Firstly we will pass the geometrical objects to a more convenient representation.

#L_1->x+3y=0# to #L-1->p =p_1+lambda_1 vec v_1 #

#L_2->3x + y +8 =0# to #L_2->p=p_2+lambda_2 vec v_2#

#C_1-> x^2+y^2-10x-6y+30=0# to #C_1->norm(p-p_3)=r_3#

Here

#p_1 = (0, 0)#

#p_2 = (-2, -1)#

#vec v_1 = (1, 3)#

#vec v_2 = (3, 1)#

#p_3 = (5, 3)#

#r_3 = 2#

Now, given

#L_1->p=p_1+lambda_1 vec v_1#

#L_2->p=p_2+lambda_2 vec v_2#

#C_1->norm(p-p_3)=r_3#

and

#C->norm(p-p_0) = r#

with #p=(x,y)#

If #C# is tangent to #L_1, L_2# and #C_1# then

#p_0 in L_{12}# where

#L_{12}->p_(12)+lambda_(12) vec v_(12)#

with #p_(12) = L_1 nn L_2# and #vec v_(12) = vec v_1/norm(vec v_1) + vec v_2/norm(vec v_2)#

Other conditions for #p_0# and #r# are

#norm(p_(12)-p_0)^2- << p_(12)-p_0, vec v_1/norm(vec v_1) >>^2 = r^2#

#norm(p_0-p_3) = r + r_3#

but

#p_0=p_(12)+lambda_(12)vec v_(12)#

so

#lambda_(12)^2norm(vec v_(12))^2-lambda_(12)^2 << vec v_(12),vec v_1/norm(vec v_1) >> ^2= r^2#

and

#norm(p_(12)+lambda_(12) vec v_(12) - p_3)^2=(r+r_3)^2#

#norm(p_(12)-p_3)^2+2lambda_(12) << p_(12)-p_3, vec v_(12) >> +lambda_(12)^2 norm(vec v_(12))^2=(r+r_3)^2#

The essential set of equations to obtain the solution is

#{(lambda_(12)^2(norm(vec v_(12))^2 - << vec v_(12),vec v_1/norm(vec v_1) >> ^2)= r^2),
(norm(p_(12)-p_3)^2+2lambda_(12) << p_(12)-p_3, vec v_(12) >> +lambda_(12)^2 norm(vec v_(12))^2=(r+r_3)^2):}#

two equations and two incognitas #r, lambda_(12)#

Solving for #r, lambda_(12)# we obtain

#((lambda_(12) = 1.64171, r = 1.31337),(lambda_(12) = 8.00809, r = 6.40647))#

The attached plot shows the answer in red and the initial elements in black.

RECORDED INFORMATION:
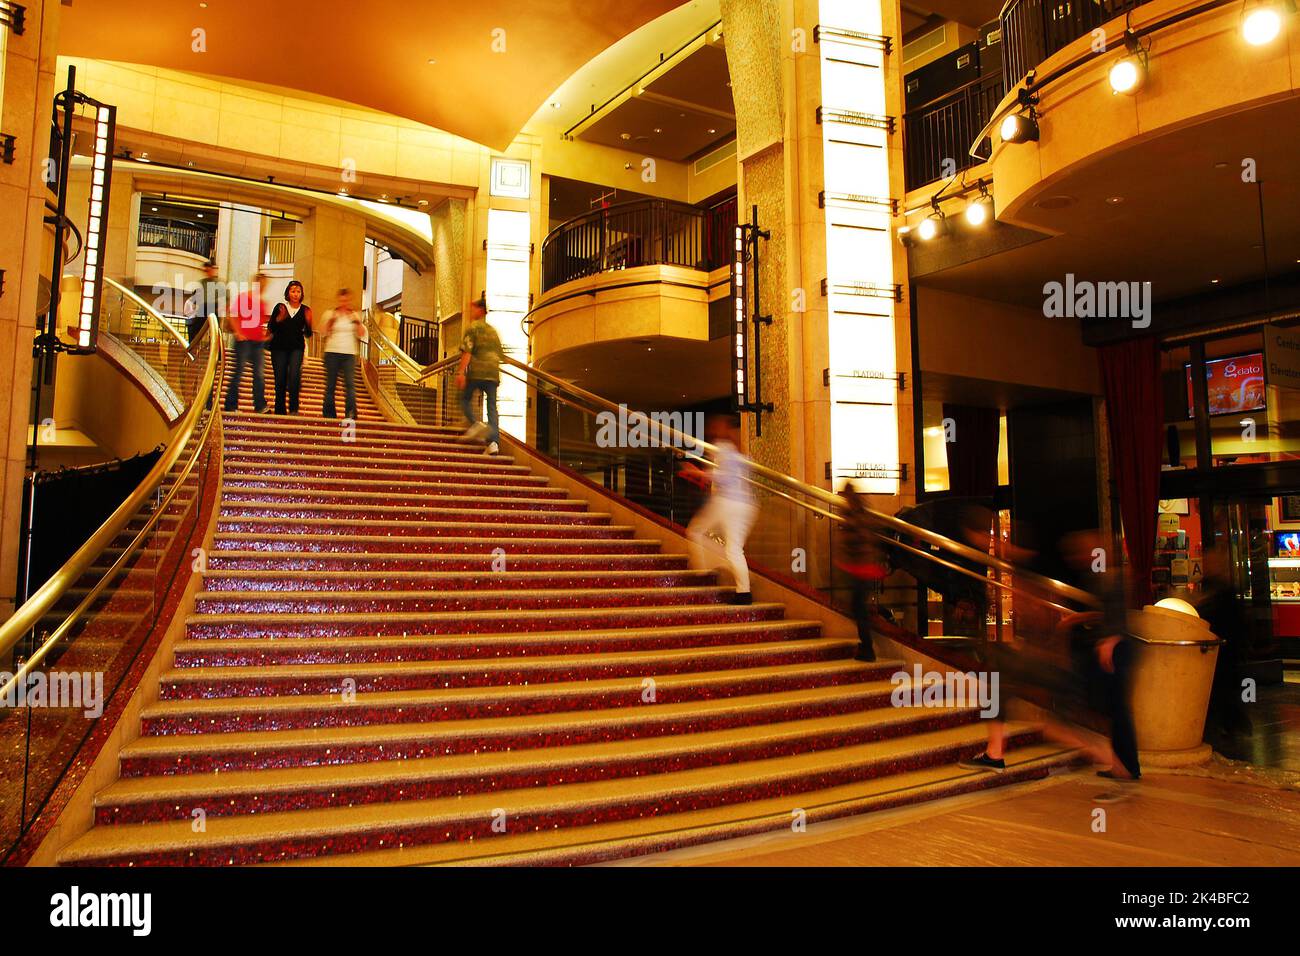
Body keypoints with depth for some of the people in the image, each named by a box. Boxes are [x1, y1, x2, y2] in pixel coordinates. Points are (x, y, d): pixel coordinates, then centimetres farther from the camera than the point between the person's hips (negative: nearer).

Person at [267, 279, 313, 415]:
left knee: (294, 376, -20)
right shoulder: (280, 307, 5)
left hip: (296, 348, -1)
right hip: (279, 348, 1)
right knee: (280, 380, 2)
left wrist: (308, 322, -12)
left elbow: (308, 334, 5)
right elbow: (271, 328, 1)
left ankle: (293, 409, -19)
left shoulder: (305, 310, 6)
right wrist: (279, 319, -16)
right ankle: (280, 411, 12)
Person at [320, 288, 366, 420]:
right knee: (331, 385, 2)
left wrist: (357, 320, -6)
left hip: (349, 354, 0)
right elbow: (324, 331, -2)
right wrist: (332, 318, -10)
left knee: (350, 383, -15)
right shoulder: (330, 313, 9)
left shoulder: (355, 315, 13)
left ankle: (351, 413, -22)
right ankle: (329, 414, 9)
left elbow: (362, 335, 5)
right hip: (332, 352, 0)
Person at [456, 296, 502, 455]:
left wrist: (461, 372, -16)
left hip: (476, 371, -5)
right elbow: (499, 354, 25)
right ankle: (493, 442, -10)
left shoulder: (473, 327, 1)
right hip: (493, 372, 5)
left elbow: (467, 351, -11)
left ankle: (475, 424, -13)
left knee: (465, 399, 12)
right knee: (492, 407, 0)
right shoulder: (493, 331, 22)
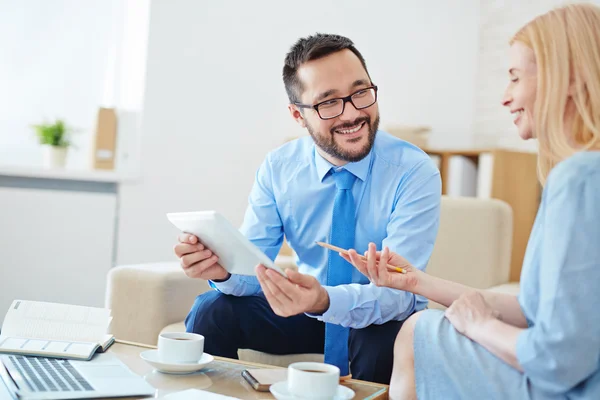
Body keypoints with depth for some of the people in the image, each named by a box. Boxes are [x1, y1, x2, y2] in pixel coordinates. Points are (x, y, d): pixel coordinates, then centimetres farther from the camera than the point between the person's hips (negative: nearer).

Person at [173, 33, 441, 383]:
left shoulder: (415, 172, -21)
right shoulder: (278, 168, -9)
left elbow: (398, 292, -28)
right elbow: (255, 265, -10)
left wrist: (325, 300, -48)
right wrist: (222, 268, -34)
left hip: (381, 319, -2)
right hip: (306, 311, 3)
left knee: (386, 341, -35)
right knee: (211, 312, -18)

WHAT TO WORK ON: Say whether each statement agrees with the tangent-circle solution, answering yes or no and quoting the deciding words of the text: (a) the center of C_1 is (5, 3); (b) the radius of C_1 is 3; (c) the essential set of equations has three equations. The records after the text are separate material and unrelated to it.

WRITTEN ANSWER:
(a) Yes: "#p_3 = (5, 3)#"
(b) No: "#r_3 = 2#"
(c) No: "two equations and two incognitas #r, lambda_(12)#"